Minnesota added 15,600 jobs in April – the highest figure in a single month since September of 2013, according to the Department of Employment and Economic Development.

The seasonally adjusted unemployment rate didn't change, coming in at 3.8 percent. The national jobless rate is 5 percent.

The commissioner, Shawntera Hardy, said it "points to continued growth" for the Minnesota economy.

Only the information and government sectors lost jobs during the month, a combined 700. On the gains side, professional and business services added 6,700 jobs.

Other ways to look at unemployment

There are a lot of different ways to look at unemployment, though. Here are some specific figures looking at metro areas, race, "discouraged" workers and more.

Metro areas job gains/losses over the past 12 months

Only the Duluth-Superior metro area has less jobs now than it did a year ago – a significant number of those losses were in the mining industry.

Screen Shot 2016-05-19 at 11.24.07 AM

(Photo: DEED)

Unemployment rate by race/ethnicity

Black unemployment has fallen since last fall – but is still significantly higher than white or Hispanic unemployment rates.

unemployment-race-2016-04_tcm1045-232981

(Photo: DEED)

Job gains/losses in each sector over the past 12 months

Education and health services has gained 17,801 jobs over the past year, the most out of any sector measured (and it went up faster in Minnesota than compared to the national average rate of growth).

Screen Shot 2016-05-19 at 11.26.38 AM

(Photo: DEED)

§ Challenge 1
Answer these from the Minnesota jobs report:
(a) Which sector added 6,700 jobs in April?
(b) Which metro area has fewer jobs now than a year ago?
(c) How many jobs did education and health services gain over the past year?
§ Challenge 2
From the Minnesota jobs report, output everything from "Only the information" down to "workers and more.".
§ Challenge 3
In the Minnesota jobs report, shorten the paragraph beginning "Education and health services has gained" and keep its main facts.

§ Rows
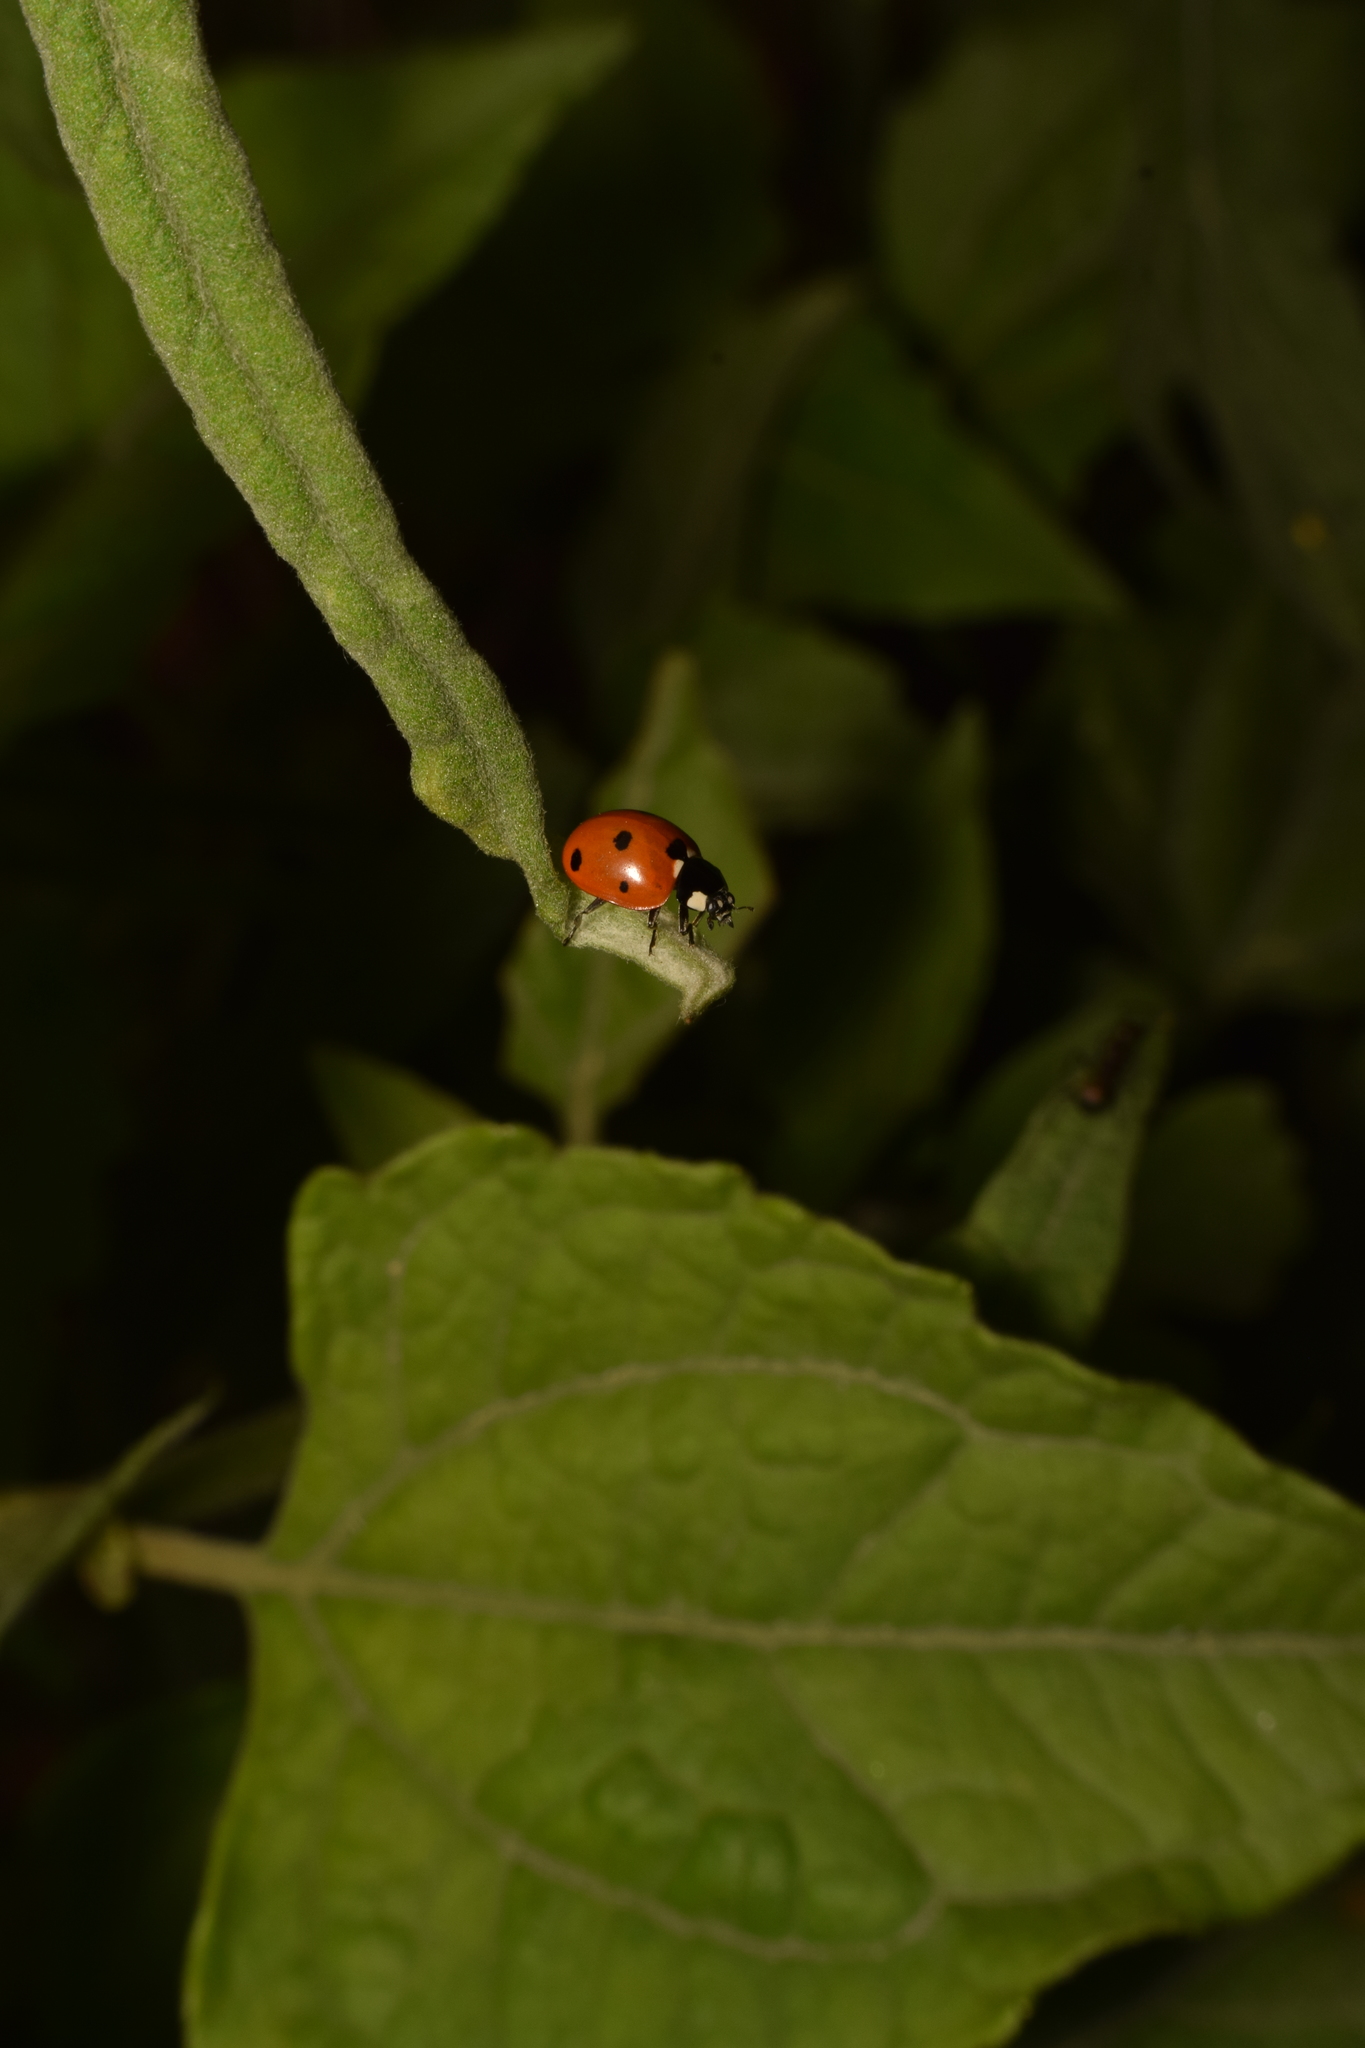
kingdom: Animalia
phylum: Arthropoda
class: Insecta
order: Coleoptera
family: Coccinellidae
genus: Coccinella
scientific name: Coccinella septempunctata
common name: Sevenspotted lady beetle
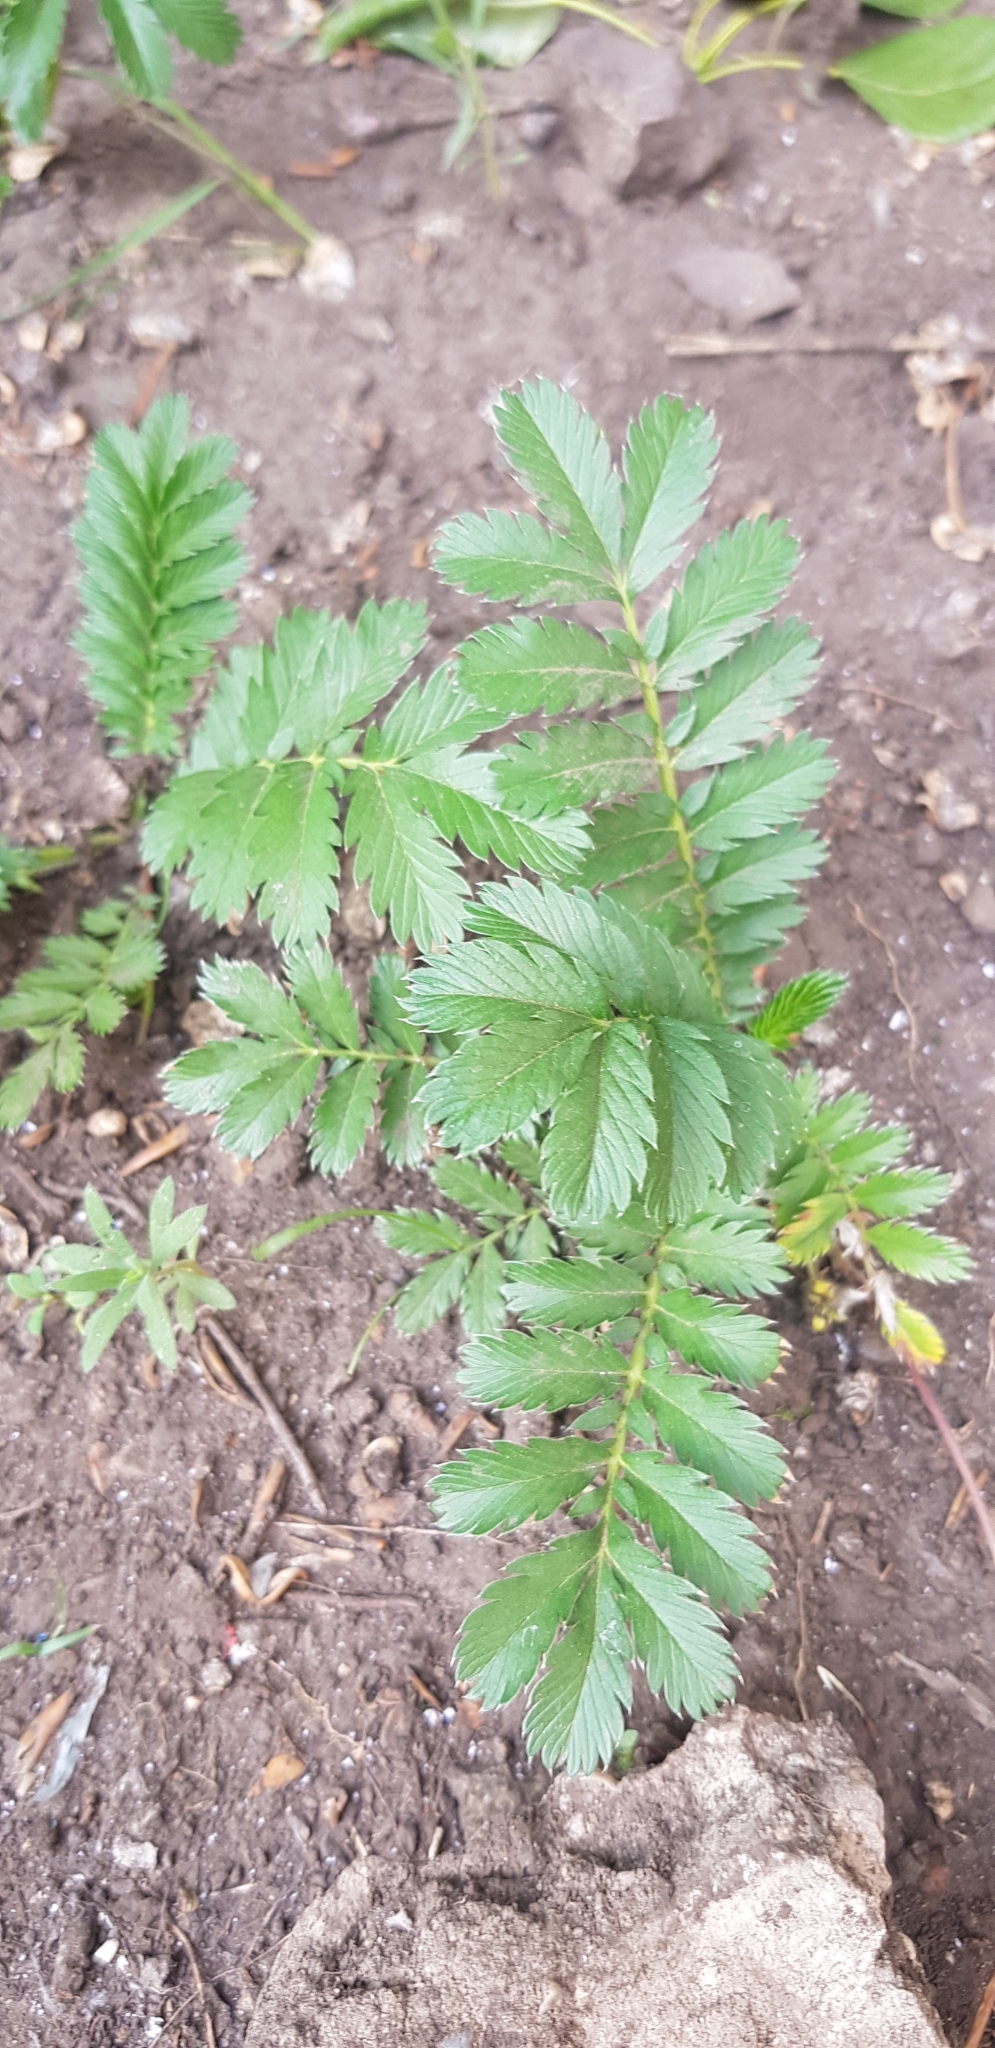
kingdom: Plantae
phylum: Tracheophyta
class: Magnoliopsida
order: Rosales
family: Rosaceae
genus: Argentina
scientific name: Argentina anserina
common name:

§ Correct result 1
(a) Professional and business services
(b) The Duluth-Superior metro area
(c) 17,801

§ Correct result 2
Only the information and government sectors lost jobs during the month, a combined 700. On the gains side, professional and business services added 6,700 jobs.

Other ways to look at unemployment

There are a lot of different ways to look at unemployment, though. Here are some specific figures looking at metro areas, race, "discouraged" workers and more.

§ Correct result 3
Education and health services gained 17,801 jobs over the past year, the most of any measured sector, and grew faster in Minnesota than the national average.